Planned uranium fuel for high-tech US reactors poses security risks, scientists say | Lifestyle News | Engish Manorama – Onmanorama

Washington: A special uranium fuel planned for next-generation US nuclear reactors poses security risks because it could be used without further enrichment as fissile material in nuclear weapons, scientists said in an article published recently.

The fuel, called high-assay low-enriched uranium, or HALEU, is enriched to levels of up to 20%, compared with about 5% for the fuel that powers most existing reactors. Until recently it was made in commercial amounts only in Russia, but the United States wants to produce it to fuel a new wave of reactors.

President Joe Biden’s administration believes nuclear power that is virtually emissions-free is essential in the fight against climate change. Biden’s Inflation Reduction Act provided $700 million for a HALEU availability program including purchasing the fuel to create a supply chain for planned high-tech reactors. Uranium is a radioactive element that exists naturally. To make nuclear fuel, raw uranium undergoes processes that result in a material with an increased concentration of the isotope uranium-235.

“This material is directly usable for making nuclear weapons without any further enrichment or reprocessing,” said Scott Kemp, one of five authors of the peer-reviewed article in the journal Science. “In other words, the new reactors pose an unprecedented nuclear-security risk,” said Kemp, a professor at the Massachusetts Institute of Technology and a former science adviser on arms control at the State Department.

A bomb similar in power to the one the U.S. dropped on Hiroshima, Japan in 1945 could be made from 2,200 pounds (1,000 kg) or less of 19.75% enriched HALEU, the article said. “Designing such a weapon would not be without its challenges, but there do not appear to be any convincing reasons why it could not be done,” it said.

The authors said if enrichment is limited to 10% to 12%, the supply chain would be far safer with only modest costs. The authors said HALEU is a domestic risk as it is not required to have the protections normally required for weapons-usable material. U.S. use of the fuel could also set a precedent for other countries building the reactors where proliferation standards are not as strict.

> _EXERCISE TASKS_
[a] In the article on HALEU fuel, rewrite everything from "Planned uranium fuel" down to "article published recently.", changing "security risks" to "proliferation dangers".
[b] According to the HALEU article, up to what level is high-assay low-enriched uranium enriched?
[c] Resume the HALEU article from the point where it stops.
The data are not needed for any of this work.

> _SOURCE DATA_
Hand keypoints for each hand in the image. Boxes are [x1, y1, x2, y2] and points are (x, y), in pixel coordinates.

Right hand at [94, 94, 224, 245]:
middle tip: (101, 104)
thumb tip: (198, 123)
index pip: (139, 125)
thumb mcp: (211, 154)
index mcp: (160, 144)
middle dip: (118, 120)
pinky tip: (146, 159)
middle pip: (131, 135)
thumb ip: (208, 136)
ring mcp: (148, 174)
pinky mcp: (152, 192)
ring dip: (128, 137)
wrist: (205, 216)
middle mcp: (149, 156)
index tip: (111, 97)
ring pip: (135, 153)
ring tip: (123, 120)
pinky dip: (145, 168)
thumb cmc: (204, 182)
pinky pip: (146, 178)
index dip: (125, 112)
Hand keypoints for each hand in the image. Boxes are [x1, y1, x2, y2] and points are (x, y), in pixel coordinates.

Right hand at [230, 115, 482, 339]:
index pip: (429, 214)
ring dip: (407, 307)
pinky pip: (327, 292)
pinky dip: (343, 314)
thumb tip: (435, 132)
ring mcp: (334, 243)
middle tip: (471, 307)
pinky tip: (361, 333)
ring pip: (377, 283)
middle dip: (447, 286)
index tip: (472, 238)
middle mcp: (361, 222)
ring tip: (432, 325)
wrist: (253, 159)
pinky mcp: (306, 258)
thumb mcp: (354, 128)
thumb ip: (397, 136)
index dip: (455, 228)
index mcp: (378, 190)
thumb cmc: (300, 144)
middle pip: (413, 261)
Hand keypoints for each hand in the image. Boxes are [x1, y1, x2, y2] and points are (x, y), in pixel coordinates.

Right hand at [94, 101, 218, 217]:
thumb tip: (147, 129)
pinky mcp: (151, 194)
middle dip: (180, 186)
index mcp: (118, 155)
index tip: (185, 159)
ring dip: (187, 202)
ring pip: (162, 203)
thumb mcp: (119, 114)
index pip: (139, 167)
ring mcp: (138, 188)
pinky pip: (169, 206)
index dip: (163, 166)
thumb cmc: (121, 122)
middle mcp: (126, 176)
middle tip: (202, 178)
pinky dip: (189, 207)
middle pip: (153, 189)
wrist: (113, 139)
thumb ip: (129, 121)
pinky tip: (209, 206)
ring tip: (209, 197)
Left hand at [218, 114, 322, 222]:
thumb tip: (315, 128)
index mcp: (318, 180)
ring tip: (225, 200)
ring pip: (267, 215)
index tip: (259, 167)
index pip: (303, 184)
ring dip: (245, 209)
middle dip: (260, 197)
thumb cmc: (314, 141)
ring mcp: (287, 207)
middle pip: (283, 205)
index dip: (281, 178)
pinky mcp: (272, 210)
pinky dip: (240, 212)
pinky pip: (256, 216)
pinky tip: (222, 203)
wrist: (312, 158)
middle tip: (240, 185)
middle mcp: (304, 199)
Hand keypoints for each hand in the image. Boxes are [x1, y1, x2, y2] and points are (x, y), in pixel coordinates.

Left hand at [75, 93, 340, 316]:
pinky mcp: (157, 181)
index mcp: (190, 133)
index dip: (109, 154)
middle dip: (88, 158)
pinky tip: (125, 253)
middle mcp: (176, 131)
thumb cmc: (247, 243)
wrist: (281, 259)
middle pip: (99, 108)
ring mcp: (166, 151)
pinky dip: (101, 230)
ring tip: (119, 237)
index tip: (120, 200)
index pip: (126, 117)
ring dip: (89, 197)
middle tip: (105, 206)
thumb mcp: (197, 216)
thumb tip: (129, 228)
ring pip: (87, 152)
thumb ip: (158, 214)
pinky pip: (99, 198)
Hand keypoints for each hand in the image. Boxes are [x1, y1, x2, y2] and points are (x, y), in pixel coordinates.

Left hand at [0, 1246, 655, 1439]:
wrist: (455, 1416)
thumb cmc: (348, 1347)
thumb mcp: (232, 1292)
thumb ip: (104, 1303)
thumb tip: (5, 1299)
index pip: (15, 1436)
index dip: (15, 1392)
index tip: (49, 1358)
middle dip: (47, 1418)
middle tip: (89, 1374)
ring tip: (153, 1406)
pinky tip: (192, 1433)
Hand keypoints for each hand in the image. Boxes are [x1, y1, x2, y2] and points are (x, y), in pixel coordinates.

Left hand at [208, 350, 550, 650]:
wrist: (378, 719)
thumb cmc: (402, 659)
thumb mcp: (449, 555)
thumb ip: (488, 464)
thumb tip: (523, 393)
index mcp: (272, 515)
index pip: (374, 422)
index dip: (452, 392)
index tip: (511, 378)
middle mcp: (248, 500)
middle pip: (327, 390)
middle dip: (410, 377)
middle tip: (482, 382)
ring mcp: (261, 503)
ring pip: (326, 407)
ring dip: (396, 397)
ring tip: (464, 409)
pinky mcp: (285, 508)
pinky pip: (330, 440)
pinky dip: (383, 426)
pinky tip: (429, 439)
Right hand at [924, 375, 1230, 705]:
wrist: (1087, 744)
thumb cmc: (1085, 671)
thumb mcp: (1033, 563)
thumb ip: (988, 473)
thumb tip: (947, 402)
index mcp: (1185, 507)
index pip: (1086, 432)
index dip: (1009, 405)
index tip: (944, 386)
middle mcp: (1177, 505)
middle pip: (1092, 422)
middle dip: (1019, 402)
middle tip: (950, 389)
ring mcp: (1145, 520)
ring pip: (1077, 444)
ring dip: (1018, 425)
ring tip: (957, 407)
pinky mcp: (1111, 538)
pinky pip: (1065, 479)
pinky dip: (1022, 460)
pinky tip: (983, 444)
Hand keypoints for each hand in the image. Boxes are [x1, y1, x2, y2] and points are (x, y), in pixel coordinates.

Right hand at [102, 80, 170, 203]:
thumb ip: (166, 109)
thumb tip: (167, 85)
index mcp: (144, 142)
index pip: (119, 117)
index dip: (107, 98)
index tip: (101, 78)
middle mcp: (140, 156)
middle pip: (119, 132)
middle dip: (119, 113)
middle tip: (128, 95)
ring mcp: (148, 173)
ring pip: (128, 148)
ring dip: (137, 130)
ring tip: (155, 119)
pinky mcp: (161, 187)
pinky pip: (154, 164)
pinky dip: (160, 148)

> _ANSWERS BY ITEM_
[a]
Planned uranium fuel for high-tech US reactors poses proliferation dangers, scientists say | Lifestyle News | Engish Manorama – Onmanorama

Washington: A special uranium fuel planned for next-generation US nuclear reactors poses proliferation dangers because it could be used without further enrichment as fissile material in nuclear weapons, scientists said in an article published recently.

[b] Up to 20%.

[c]
“Were HALEU to become a standard reactor fuel without appropriate restrictions determined by an interagency security review, other countries would be able to obtain, produce, and process weapons-usable HALEU with impunity, eliminating the sharp distinction between peaceful and non-peaceful nuclear programs,” said the article, also written by Edwin Lyman at the Union of Concerned Scientists nonprofit group.

The US Department of Energy estimates that more than 40 metric tonnes of HALEU could be needed before the end of the decade, with additional amounts required each year, to deploy advanced reactors to support the Biden administration’s goal of 100% clean electricity by 2035. The DOE did not immediately respond to a request for comment.

TerraPower, a company backed by Bill Gates that has received funding from the Energy Department, hopes to build its Natrium nuclear plant in Wyoming by 2030 to run on HALEU. TerraPower in late 2022 delayed Natrium’s launch date by at least two years to 2030 due to a lack of HALEU.

A TerraPower spokesperson said Natrium will use HALEU as it allows more efficient energy production and reduces nuclear waste volumes. “TerraPower has made reduction of weapons risks a foundational principle” the spokesperson said, adding that its fuel cycle eliminates the risk of proliferation.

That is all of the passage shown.